TEMPO.CO, Jakarta - Ketua Kepala Staf Gabungan Jenderal Mark Milley diam-diam menelepon petinggi militer Cina dua kali karena kekhawatiran Presiden AS saat itu Donald Trump dapat memicu perang dengan Cina karena potensi kekalahannya dalam pemilihan dan setelahnya.
Mark Milley menelepon Jenderal Li Zuocheng dari Tentara Pembebasan Rakyat pada 30 Oktober 2020 - empat hari sebelum pemilihan - dan pada 8 Januari 2021, dua hari setelah pendukung Donald Trump menimbulkan kerusuhan di Gedung Capitol, demikian dilaporkan Washington Post, seperti dikutip Reuters, Rabu, 15 September 2021.
Dalam panggilan telepon itu, Milley berusaha meyakinkan Li bahwa Amerika Serikat stabil dan tidak akan menyerang dan, jika ada serangan, dia akan memberikan peringatan.
Laporan itu didasarkan pada "Peril" sebuah buku baru oleh jurnalis Bob Woodward dan Robert Costa, yang menurut mereka mengandalkan wawancara dengan 200 sumber dan akan dirilis minggu depan.
Trump, dalam sebuah pernyataan, meragukan cerita itu, menyebutnya "dibuat-buat".
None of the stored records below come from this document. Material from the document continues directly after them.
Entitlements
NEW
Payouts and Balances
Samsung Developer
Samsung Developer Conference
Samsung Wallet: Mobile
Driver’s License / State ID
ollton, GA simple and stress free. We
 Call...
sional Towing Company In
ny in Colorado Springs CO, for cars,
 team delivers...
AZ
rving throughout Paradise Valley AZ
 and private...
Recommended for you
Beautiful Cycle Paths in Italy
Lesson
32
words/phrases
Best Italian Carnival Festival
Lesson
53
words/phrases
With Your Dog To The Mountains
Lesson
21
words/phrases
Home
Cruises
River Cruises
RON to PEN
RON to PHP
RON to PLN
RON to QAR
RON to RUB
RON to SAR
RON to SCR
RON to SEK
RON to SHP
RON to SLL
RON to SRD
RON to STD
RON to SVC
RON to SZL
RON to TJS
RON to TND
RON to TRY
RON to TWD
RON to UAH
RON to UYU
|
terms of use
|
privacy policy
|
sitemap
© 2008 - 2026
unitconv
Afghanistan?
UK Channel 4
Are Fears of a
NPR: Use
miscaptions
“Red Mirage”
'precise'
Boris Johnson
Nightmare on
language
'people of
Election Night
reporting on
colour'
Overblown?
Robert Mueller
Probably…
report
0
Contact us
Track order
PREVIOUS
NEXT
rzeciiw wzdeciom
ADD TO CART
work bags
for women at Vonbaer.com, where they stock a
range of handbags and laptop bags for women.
Dia mengatakan jika cerita itu benar, Milley harus diadili karena pengkhianatan. "Sebagai catatan, saya bahkan tidak pernah berpikir untuk menyerang Cina," kata Trump.
Kepala Staf Gabungan Militer AS Jenderal Mark Milley [REUTERS / Kevin Lamarque]
Kantor Milley menolak berkomentar atas kabar itu.
Senator Republik Marco Rubio meminta Presiden Joe Biden untuk segera memecat Milley.
"Saya tidak perlu memberi tahu Anda bahaya yang ditimbulkan oleh perwira militer senior yang membocorkan informasi rahasia tentang operasi militer AS, tetapi saya akan menggarisbawahi bahwa subversi semacam itu merusak kemampuan Presiden untuk bernegosiasi dan memanfaatkan salah satu instrumen kekuatan nasional negara ini dalam hubungan dengan negara asing," kata Rubio.
Menanggapi laporan Washington Post, juru bicara Gedung Putih Karine Jean-Pierre menolak berkomentar dan menyarakan pertanyaan diajukan kepada Kepala Staf Gabungan dan Departemen Pertahanan.
Trump, seorang Republikan, menunjuk Milley menduduki jabatan militer teratas pada 2018 tetapi mulai mengkritiknya, serta orang-orang yang ditunjuk dan mantan staf, setelah kalah dalam pemilihan presiden dari Biden pada November 2020.
Menurut The Washington Post, Milley termotivasi menghubungi Beijing untuk kedua kalinya sebagian karena percakapan telepon Ketua Dewan Perwakilan Rakyat AS Nancy Pelosi pada 8 Januari 2021. Ketika itu, Pelosi menanyakan soal perlindungan apa yang ada untuk mencegah "presiden yang tidak stabil" meluncurkan serangan nuklir.
"Dia gila. Anda tahu dia gila," kata Nancy Pelosi kepada Milley, seperti dilaporkan surat kabar itu, mengutip transkrip panggilan tersebut. Mark Milley lalu menjawab, "Saya setuju dengan Anda dalam segala hal."